2019-7-1
Ph.D.: University of California, Los Angeles
Master: University of California, Los Angeles
Bachelor: Beijing Institute of Technology.
A person’s orthopedic condition can be detected from his/her biomechanical features. Advances in medical devices made possible biomechanical measurements for patients who bear potential orthopedic abnormalities. Data mining techniques can be utilized to perform disease detection and phenotyping when applied towards biomechanical data. The project is based on a dataset originated from the vertebral column dataset in UCI machine learning repository1, built by Dr. Henrique da Mota during a medical residency in the Group of Applied Research in Orthopedics (GARO) in France. Six numerical biomechanical features are derived from the shape and orientation of the pelvis and lumbar spine: pelvic incidence, pelvic tilt, lumbar lordosis angle, sacral slope, pelvic radius, grade of spondylolisthesis. Accurately classifying orthopedic conditions using easily acquired measurements will contribute to prompt diagnosis and effective targeted treatments.
The instructor has 3 years’ teaching assistant experience in statistics, R/Python programming and mathematical modeling at UCLA for lower-class undergraduate courses and have led multiple data analytics final projects. This course will equip the student with basic knowledge and coding techniques to perform quantitative analysis on a research problem with results presented as deliverables upon completion.
1.Introduction to basic concepts in statistics and data mining methods
2.Introduction to coding in R
3.The student is expected to perform exploratory analysis on a real-life data set, apply appropriate data mining algorithms to perform classification task and interpret the results.
4. The student will be exposed to English scientific paper reading, summary, and scientific report writing.
The following sessions are designed for the fundamental knowledge of the project. Student has to understand all the details of it before moving on to the next stage
Time Schedule | Content |
0h-2h | Introduction to statistics and data mining: basic concepts and motivating examples Lab: R installation, main interface, package installation, documentation, variable assignment, naming convention, math calculation, basic data types in R, data I/O, variable types Project: How to ask research questions for a given data set? Read example scientific papers. pick a domain and a dataset. |
2h-4h | Probability theory: ● what is probability ● how do we determine probabilities? ● probability distributions ● conditional probability ● computing cond. probability ● Independence ● Odds and odds ratio Practice: calculate probabilities and conditional probabilities Project: Background, literature search |
4h-6h | Understanding the data: what is data, exploratory analysis, summary statistics, understand the equations and calculate by hand, distributions Lab: table indexing/subsetting/combination, summary statistics, data visualization (plots), for loop Project: Perform exploratory analysis on the chosen dataset, what conclusions can you draw from the data? Read example scientific papers. |
6h-8h | Data preprocessing: normalization, imputation, removing abnormal values. Lab: normalization, imputation, removing abnormal values, writing a function Project: preprocessing the given dataset |
8h-10h | Modeling categorical relationships: Example study, Pearson’s Chi-squared test, contingency tables and the two-way test, odds ratios, Simpson’s Paradox Project: how can this be applied to your dataset? |
10h-12h | Modeling continuous relationships: Example study, covariance and correlation, correlation and causation Project: how can this be applied to your dataset? |
12h-14h | Generalized linear models: linear regression, multivariate linear regression, interactions between variables, cross-validation Lab: fitting a linear model, perform cross-validation |
14h-16h | (Comparing means: hypothesis testing ) Reproducible research Scientific report writing |
a. It will introduce the student to basic concepts in statistics and probability theory
b. The data analysis routine introduced and the coding techniques are transferable to future data analysis projects.
c. Cultivate scientific statistical thinking and literature reading skills.

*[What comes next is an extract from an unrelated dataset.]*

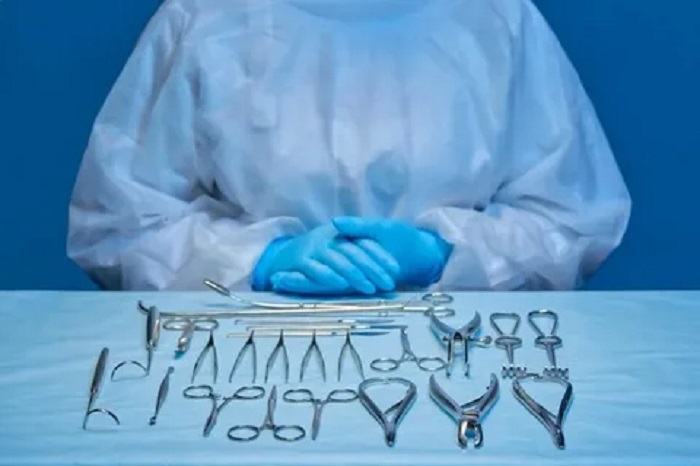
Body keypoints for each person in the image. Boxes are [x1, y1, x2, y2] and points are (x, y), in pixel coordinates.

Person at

Data mining, Informatics, Statistics
This course is designed for pre-college level students. The student is expected to perform literature summary, accomplish assigned tasks to reinforce statistical concepts and draft up the final report offline, under guidance when appropriate. Critical thinking will be promoted throughout the course, while the student is encouraged to investigate ‘why’ and ‘what if’ independently. Curiosity is the best teacher.
At the end of the course, the student will:
1. Be familiar with the data analytics routine
2. Know basic concepts of statistics and probability, able to perform calculation by hand/in R.
3. Build confidence in performing basic coding in R.
4. Explore application background and current techniques in the chosen domain
5. Sharpen academic literature search and academic writing skills.